What is the 'climb high, sleep low' rule?

'Climb high, sleep low' means you can ascend to a higher altitude during the day but should return to a lower altitude to sleep. This technique helps your body acclimatize more effectively, as the altitude at which you sleep has the greatest physiological impact. It is widely recommended for treks above 3000 m.

Can medication prevent altitude sickness?

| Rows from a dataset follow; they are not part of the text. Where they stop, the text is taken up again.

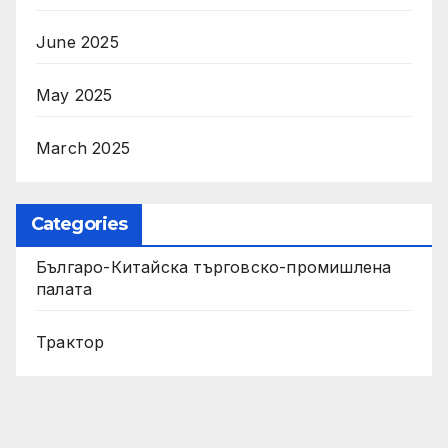
June 2025
May 2025
March 2025
Categories
Българо-Китайска търговско-промишлена
палата
Трактор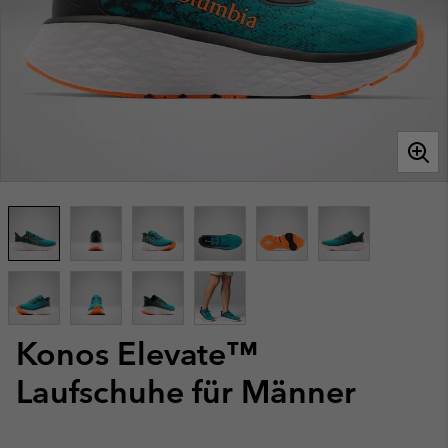
Konos Elevate™
Laufschuhe für Männer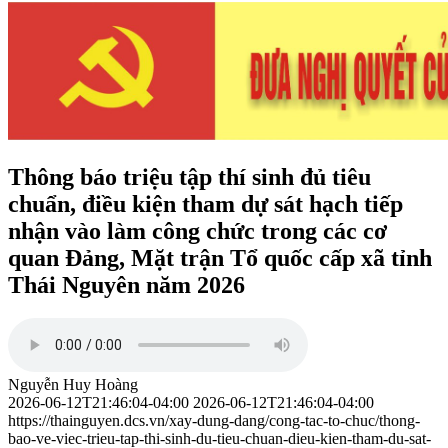
Thông báo triệu tập thí sinh đủ tiêu
chuẩn, điều kiện tham dự sát hạch tiếp
nhận vào làm công chức trong các cơ
quan Đảng, Mặt trận Tổ quốc cấp xã tỉnh
Thái Nguyên năm 2026
Nguyễn Huy Hoàng
2026-06-12T21:46:04-04:00
2026-06-12T21:46:04-04:00
https://thainguyen.dcs.vn/xay-dung-dang/cong-tac-to-chuc/thong-
bao-ve-viec-trieu-tap-thi-sinh-du-tieu-chuan-dieu-kien-tham-du-sat-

Acetazolamide (Diamox) is the most commonly used preventive medication for AMS. It works by stimulating faster and deeper breathing, which improves oxygenation. It must be prescribed by a doctor and started 1–2 days before ascent. Ibuprofen has also shown some preventive benefit for headache. Always discuss medication options with a travel health professional.

What should I do if I develop altitude sickness symptoms?

The most important rule is: do not ascend further if you have any AMS symptoms. Rest at your current altitude for 24 hours and see if symptoms improve. If symptoms worsen — especially confusion, loss of coordination, or severe shortness of breath — descend immediately, as these can indicate HACE or HAPE, which are life-threatening emergencies. Supplemental oxygen and descent are the primary treatments.